The house where Dianne and Laura played, |
When we were fourteen, her family moved from our hardscrabble Northeast L.A. neighborhood to a sedate suburb thirty miles away. We wrote letters, talked on the phone, and I spent summer weeks at her house. The years before she moved, we saw each other daily in class and spent many hours at each others’ homes. Those years coincided with a troubling period in my life and Laura and her parents provided a much-needed refuge for me.
During my childhood, I had close contact with someone who had a nervous breakdown, as it was called in the 1960s. This was manifested in wild, frightening, and sometimes dangerous delusions and behaviors. I was an unwilling participant in some of these paranoid, schizoid episodes. I remember looking into this person’s eyes, like Iris Thorne looks into Dolly DeLacey’s in Fast Friends, and seeing insanity. I’ll never forget it.
Ultimately, this individual was briefly committed to a mental hospital and underwent electroshock therapy, as happened to Dolly in the book. Shock therapy has been humanized since then but it was brutal in the 1960s. The description in Ken Kesey’s One Flew Over the Cuckoo’s Nest nails it. After this person returned home, there were no further psychotic episodes. Things were eerily calm yet still far from normal. Life continued on tenterhooks.
I’m not a person who dwells in the past. I spent my young adult years trying to distance myself from my history and spent little time thinking about the traumatic events that occurred when I was a young teenager. But after Laura died, I was drawn back to that period of my life. It was a story that I now felt compelled to tell.
A real-time catastrophe–the Northridge earthquake of 1994–happened while I was writing Fast Friends. The unpredictable nature of quakes makes them especially frightening but it also opens up a world of criminal possibilities. I started thinking…. What if someone commits a murder and carefully arranges the scene to frame someone, only to have the frame-up thwarted by an earthquake?
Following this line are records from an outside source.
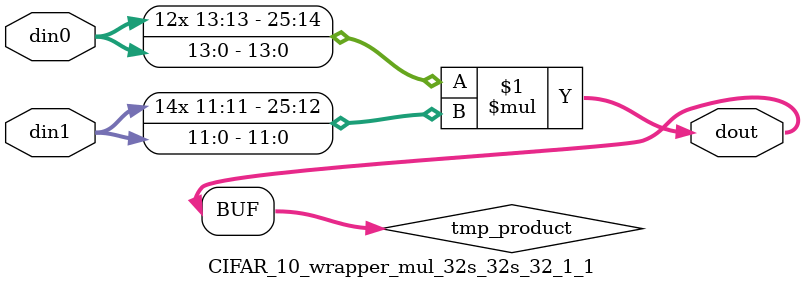
<source format=v>

`timescale 1 ns / 1 ps

  (* use_dsp = "no" *)  module CIFAR_10_wrapper_mul_32s_32s_32_1_1(din0, din1, dout);
parameter ID = 1;
parameter NUM_STAGE = 0;
parameter din0_WIDTH = 14;
parameter din1_WIDTH = 12;
parameter dout_WIDTH = 26;

input [din0_WIDTH - 1 : 0] din0; 
input [din1_WIDTH - 1 : 0] din1; 
output [dout_WIDTH - 1 : 0] dout;

wire signed [dout_WIDTH - 1 : 0] tmp_product;













assign tmp_product = $signed(din0) * $signed(din1);








assign dout = tmp_product;







endmodule

</source>
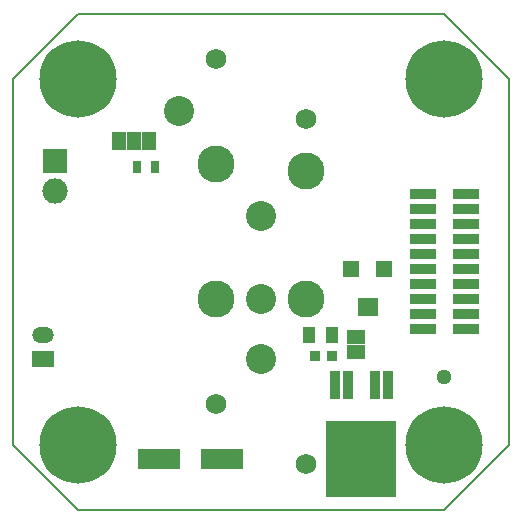
<source format=gbs>
G04 #@! TF.FileFunction,Soldermask,Bot*
%FSLAX46Y46*%
G04 Gerber Fmt 4.6, Leading zero omitted, Abs format (unit mm)*
G04 Created by KiCad (PCBNEW 4.0.7) date Thu Jan 25 16:07:57 2018*
%MOMM*%
%LPD*%
G01*
G04 APERTURE LIST*
%ADD10C,0.100000*%
%ADD11C,0.150000*%
%ADD12R,1.140000X1.390000*%
%ADD13C,1.283000*%
%ADD14R,0.940000X0.890000*%
%ADD15C,6.540000*%
%ADD16C,0.740000*%
%ADD17R,0.640000X1.040000*%
%ADD18R,1.340000X1.340000*%
%ADD19R,1.740000X1.640000*%
%ADD20R,3.640000X1.740000*%
%ADD21O,2.138980X2.138980*%
%ADD22R,2.138980X2.138980*%
%ADD23R,1.840000X1.340000*%
%ADD24O,1.840000X1.340000*%
%ADD25R,1.285200X1.590000*%
%ADD26R,1.590000X1.285200*%
%ADD27R,2.240000X0.890000*%
%ADD28C,1.740000*%
%ADD29C,3.140000*%
%ADD30C,2.540000*%
%ADD31R,0.940000X2.340000*%
%ADD32R,5.940000X6.540000*%
G04 APERTURE END LIST*
D10*
D11*
X42000000Y36500000D02*
X42000000Y5500000D01*
X36500000Y42000000D02*
X42000000Y36500000D01*
X5500000Y42000000D02*
X36500000Y42000000D01*
X0Y36500000D02*
X5500000Y42000000D01*
X0Y5500000D02*
X0Y36500000D01*
X5500000Y0D02*
X0Y5500000D01*
X36500000Y0D02*
X5500000Y0D01*
X42000000Y5500000D02*
X36500000Y0D01*
D12*
X27000000Y14750000D03*
X25000000Y14750000D03*
D13*
X36500000Y11250000D03*
D14*
X25500000Y13000000D03*
X27000000Y13000000D03*
D15*
X36500000Y36500000D03*
D16*
X38900000Y36500000D03*
X38197056Y34802944D03*
X36500000Y34100000D03*
X34802944Y34802944D03*
X34100000Y36500000D03*
X34802944Y38197056D03*
X36500000Y38900000D03*
X38197056Y38197056D03*
D17*
X12000000Y29000000D03*
X10500000Y29000000D03*
D18*
X28600000Y20370000D03*
X31400000Y20370000D03*
D19*
X30000000Y17130000D03*
D20*
X12300000Y4250000D03*
X17700000Y4250000D03*
D21*
X3500000Y27000000D03*
D22*
X3500000Y29540000D03*
D23*
X2500000Y12750000D03*
D24*
X2500000Y14750000D03*
D15*
X5500000Y36500000D03*
D16*
X7900000Y36500000D03*
X7197056Y34802944D03*
X5500000Y34100000D03*
X3802944Y34802944D03*
X3100000Y36500000D03*
X3802944Y38197056D03*
X5500000Y38900000D03*
X7197056Y38197056D03*
D15*
X5500000Y5500000D03*
D16*
X7900000Y5500000D03*
X7197056Y3802944D03*
X5500000Y3100000D03*
X3802944Y3802944D03*
X3100000Y5500000D03*
X3802944Y7197056D03*
X5500000Y7900000D03*
X7197056Y7197056D03*
D15*
X36500000Y5500000D03*
D16*
X38900000Y5500000D03*
X38197056Y3802944D03*
X36500000Y3100000D03*
X34802944Y3802944D03*
X34100000Y5500000D03*
X34802944Y7197056D03*
X36500000Y7900000D03*
X38197056Y7197056D03*
D25*
X8980000Y31250000D03*
X10250000Y31250000D03*
X11520000Y31250000D03*
D26*
X29000000Y14635000D03*
X29000000Y13365000D03*
D27*
X34700000Y26715000D03*
X38300000Y26715000D03*
X34700000Y25445000D03*
X38300000Y25445000D03*
X34700000Y24175000D03*
X38300000Y24175000D03*
X34700000Y22905000D03*
X38300000Y22905000D03*
X34700000Y21635000D03*
X38300000Y21635000D03*
X34700000Y20365000D03*
X38300000Y20365000D03*
X34700000Y19095000D03*
X38300000Y19095000D03*
X34700000Y17825000D03*
X38300000Y17825000D03*
X34700000Y16555000D03*
X38300000Y16555000D03*
X34700000Y15285000D03*
X38300000Y15285000D03*
D28*
X24810000Y3860000D03*
X17190000Y8940000D03*
D29*
X17190000Y17830000D03*
X24810000Y17830000D03*
D30*
X21000000Y17830000D03*
X21000000Y12750000D03*
D28*
X17190000Y38190000D03*
X24810000Y33110000D03*
D29*
X17190000Y29300000D03*
X24810000Y28665000D03*
D30*
X21000000Y24855000D03*
X14015000Y33745000D03*
D31*
X27195000Y10550000D03*
X28335000Y10550000D03*
X30615000Y10550000D03*
X31755000Y10550000D03*
D32*
X29475000Y4250000D03*
M02*

</source>
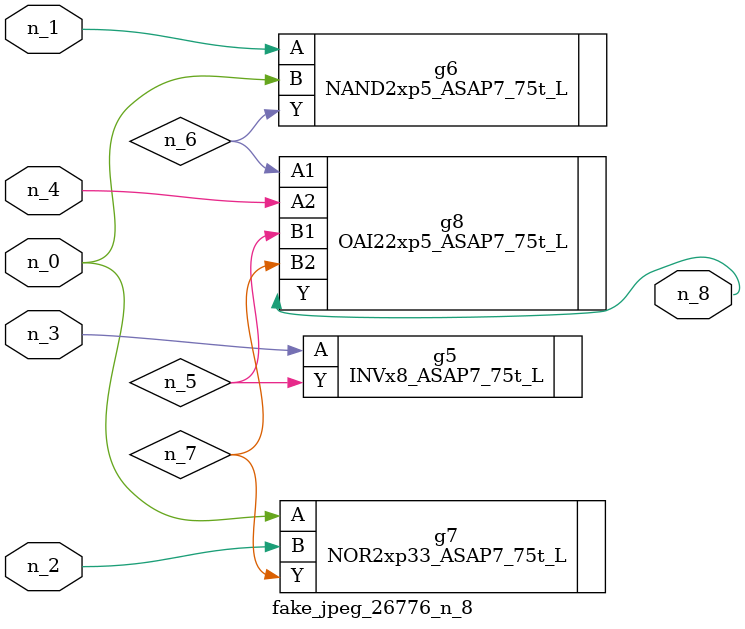
<source format=v>
module fake_jpeg_26776_n_8 (n_3, n_2, n_1, n_0, n_4, n_8);

input n_3;
input n_2;
input n_1;
input n_0;
input n_4;

output n_8;

wire n_6;
wire n_5;
wire n_7;

INVx8_ASAP7_75t_L g5 ( 
.A(n_3),
.Y(n_5)
);

NAND2xp5_ASAP7_75t_L g6 ( 
.A(n_1),
.B(n_0),
.Y(n_6)
);

NOR2xp33_ASAP7_75t_L g7 ( 
.A(n_0),
.B(n_2),
.Y(n_7)
);

OAI22xp5_ASAP7_75t_L g8 ( 
.A1(n_6),
.A2(n_4),
.B1(n_5),
.B2(n_7),
.Y(n_8)
);


endmodule
</source>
The core of Fast Friends takes place in 1971 when Iris Thorne was fourteen and her family is undergoing a crisis. Iris’s family–her father Les, mother Rose, and older sister Lily–make their first appearances. I thought it was time. I didn’t want Iris to exist in a void. She’s very much a product of her background. The novel is set in the hilly, lower-middle-class Northeast Los Angeles neighborhood where Iris (and Laura and I) grew up.
Next door to the Thorne’s modest home is a ranch belonging to the DeLacey family. Wayward Paula DeLacey, who was inspired by my friend Laura, is Iris’s best friend. The focus of the DeLacey family is mentally ill wife and mother Dolly—tragic yet heroic in her own way. Each family member responds differently to Dolly’s illness. Some manipulate it for their own ends. Paula is angry at her mother for her bouts of insanity but fearful that she’s inherited “the crazy gene.”
The story is bookended by two major earthquakes. In the early morning of the big San Fernando earthquake in 1971, the dramas being played out in the Thorne and DeLacey families collide–resulting in a murder that will remain unsolved for over twenty years until the 1994 Northridge quake reveals long hidden secrets. I was living in Los Angeles during both those earthquakes, experiences I’ll never forget and that are too crazy to not fold into my fiction.
Fast Friends is the story of old rivalries, family dynamics, local politics, and murder. It’s also about the enduring quality of friendship and coming to terms with childhood traumas from the safe haven of adulthood. Thanks, Laura.